Every actor needs a speciality; Leo Woodall just happens to be really good at portraying total arseholes. In the irresistibly grubby second season of luxury hotel-based The White Lotus, he was smarmy Essex boy Jack, the “naughty nephew” of an apparently affluent British expat. But as his poor gullible mark Portia discovered, this cheeky chappy was, in fact, a manipulative conman. Next, he starred as Dexter Mayhew in Netflix’s note-perfect adaptation of David Nicholls’s romantic odyssey One Day. The handsome, privileged Dex was just about bearable until he became a TV presenter – at which point his natural talents for narcissism, cruelty and carelessness really started to shine through.
By all accounts, Woodall’s talent for playing unpleasant men bears no relation to his actual personality – but the 28-year-old is clearly leaning into this niche. Because in Prime Target, a new maths-centric thriller from Apple TV+ (from Wednesday 22 January), he’s at it again as Edward Brooks, Cambridge postgrad and all-round not-very-nice guy. Myopically fixated on his work (he’s attempting to find a pattern in prime numbers, and – yes – he becomes the target of shadowy forces for that very reason), we get the measure of him early doors as he sourly rejects the meal his infatuated friend has prepared for him, before irritably dodging an invitation to her birthday drinks.

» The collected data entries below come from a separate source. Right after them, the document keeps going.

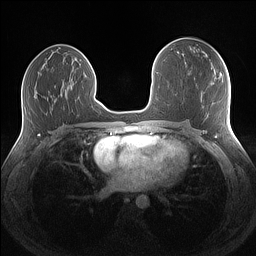
Breast MRI (dynamic contrast-enhanced), one axial slice. Slice 72 of 160 in the series (ordered by position). Dynamic contrast-enhanced series, time point 2 of 7 at this slice position (early post-contrast). 1.5 T. TE 1.4 ms, TR 5 ms. 256 × 256 image matrix, field of view 340 × 340 mm. Female patient.
Annotated regions visible in this slice (semi-automatic segmentation, software-assisted and operator-edited):
- enhancing-tissue mask used for the functional tumour volume (all voxels passing the contrast-enhancement thresholds inside the analysis volume; usually the tumour): bounding box [x1, y1, x2, y2] px = [205, 53, 207, 56]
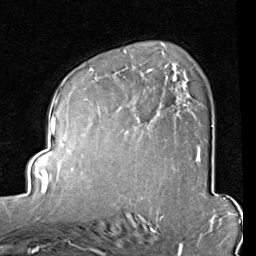
Breast MRI (dynamic contrast-enhanced), one axial slice. Position 56 of 80 along the scan axis. Cropped to one breast. Dynamic contrast-enhanced series, time point 2 of 8 at this slice position (early post-contrast). 1.5 T. TE 2 ms, TR 5.1 ms. 2 mm slice thickness. 256 × 256 image matrix, field of view 180 × 180 mm. Female patient.
Structures marked on this image (semi-automatically segmented with operator editing):
- enhancing-tissue mask used for the functional tumour volume (all voxels passing the contrast-enhancement thresholds inside the analysis volume; usually the tumour): bounding box <85,68,201,162> (left, top, right, bottom; pixels)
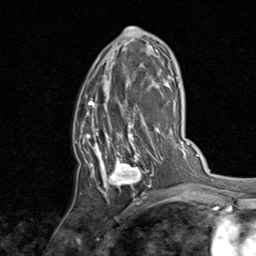
Breast MRI, one axial slice. Slice 46 of 80 in the series (ordered by position). Cropped to one breast. Dynamic contrast-enhanced series, time point 2 of 8 at this slice position (early post-contrast). 1.5 T. TE 1.7 ms, TR 4.5 ms. 2 mm slice thickness. 256 × 256 image matrix, field of view 180 × 180 mm. Female patient.
Annotated regions visible in this slice (semi-automatic segmentation, software-assisted and operator-edited):
- enhancing-tissue mask used for the functional tumour volume (all voxels passing the contrast-enhancement thresholds inside the analysis volume; usually the tumour): bounding box (x1, y1, x2, y2) in pixels: (76, 27, 156, 197)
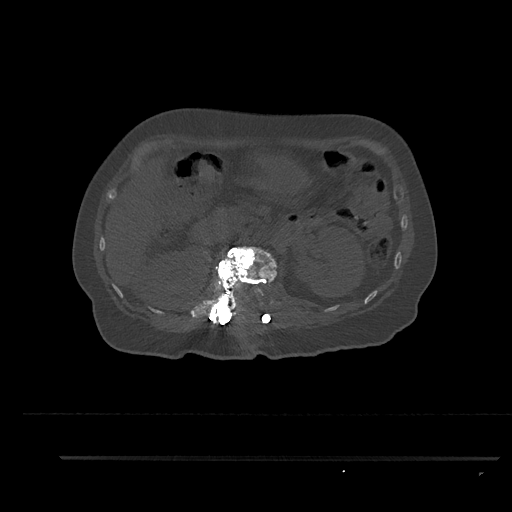
CT including the spine, one axial slice; 120 kVp; bone window (W 1800 / L 400 HU); 0.5 mm slice thickness; 512 × 512 image matrix, field of view 408 × 408 mm. Patient: female, 44 years. From the clinical record (not read from this slice): primary cancer: renal; vertebrae with lytic lesions (as recorded): L1.
Annotated regions visible in this slice (semi-automatic segmentation, software-assisted and operator-edited):
- L1 vertebra: box from (x=204, y=246) to (x=277, y=323) px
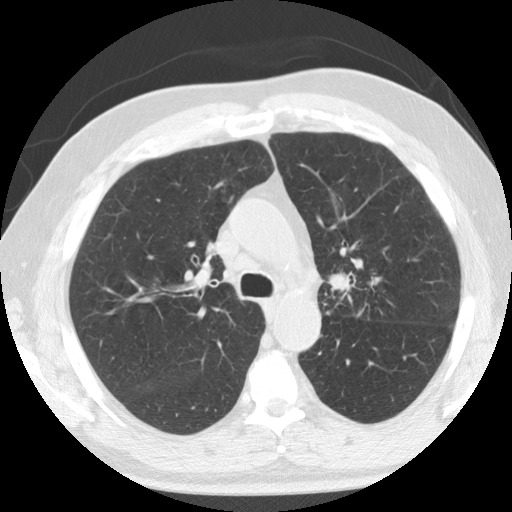
Low-dose screening chest CT, one axial slice. Slice 90 of 133 in the series (ordered by position). Reconstruction kernel STANDARD. Lung window (W 1500 / L -600 HU). 2.5 mm slice thickness. 512 × 512 image matrix.
Structures marked on this image (outlined manually by an expert reader):
- lesion 1 (tumor, upper lobe of left lung): bounding box [x1, y1, x2, y2] px = [330, 272, 351, 292]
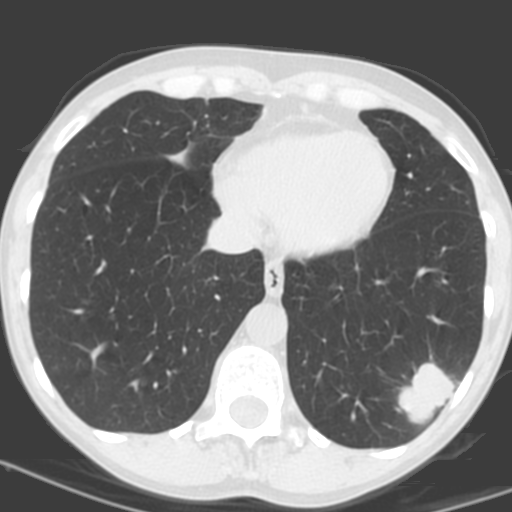
Low-dose screening chest CT, one axial slice; position 47 of 156 along the scan axis; lung window (W 1500 / L -600 HU); 512 × 512 image matrix.
Annotated regions visible in this slice (expert manual segmentation):
- lesion 1 (tumor, lower lobe of left lung): bounding box [x1, y1, x2, y2] px = [398, 363, 454, 425]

Edward, we are endlessly told, is a brilliant mathematician; I’d say he’s also in a class of his own when it comes to being a sullen so-and-so – the man barely cracks a smile (or any other facial expression for that matter) the entire series. In fact, he’s so unwaveringly moody and boring he makes Woodall’s previous characters seem like unfettered delights in comparison. At least Jack bothered to show Portia a good time while deceiving her. At least Dexter was inherently loveable enough to earn a convincing redemption arc. Edward, on the other hand, is that rare beast: a hero you can’t possibly summon even an ounce of affection for.
Which makes it all the more miraculous that Prime Target isn’t an instant turn-off. That’s largely thanks to the plot, which is high-concept but easy to grasp, unfurling at a pace that is rollicking but never disorientingly breakneck. As Edward works night and day on his project, a US governmental surveillance team are monitoring the world’s top mathematicians in case they manage to crack that prime number code (it could undermine internet encryption, you see). So when something terrible happens to a top professor, a young agent called Taylah (Quintessa Swindell) tries to rescue Edward, believing him to be next on the hit list. But who is out to get him? Quite a few people, as the pair discover on their subsequent global wild-goose chase.
Prime Target is pretty entertaining, but it also feels very obviously machine-tooled and duly rather soulless. There is little opportunity to emotionally invest in Edward or Taylah, thanks to her rather strange and grim backstory. Worse still, the show – which does become increasingly silly, action-wise – remains as po-faced as Edward himself.
This is prestige drama by numbers, perhaps even literally: the plot is punctuated by what I soon began to suspect was the scientifically optimal number of twists for an eight-episode miniseries. More than anything else, Prime Target feels like TV made expressly for the streaming era, in which shows appeal to audiences via means that are quantifiable rather than artistic. These include a healthy number of recognisable names (here we have Martha Plimpton, Stephen Rea, David Morrissey and Borgen’s Sidse Babett Knudsen) and a good selection of stunning if hyperreal settings (Cambridge, Baghdad, the French Riviera). The meeting of British and American worlds is another slightly cynical hallmark of contemporary drama (see: The Diplomat, Industry, The Franchise), designed to reel in US audiences with some olde worlde English charm, but also to appeal more effectively to viewers on both sides of the Atlantic.
Then again, there are elements of Prime Target that don’t exactly scream statistically surefire hit. A thriller about maths can’t have been the easiest of sells. And if you were hellbent on making a crowd-pleaser, I’m not sure why you’d base it on the surliest, most charmless man to ever lead a major TV series. But, who knows, maybe Apple has it on good authority that this is a formula for success. For us viewers, the algorithm remains a mystery.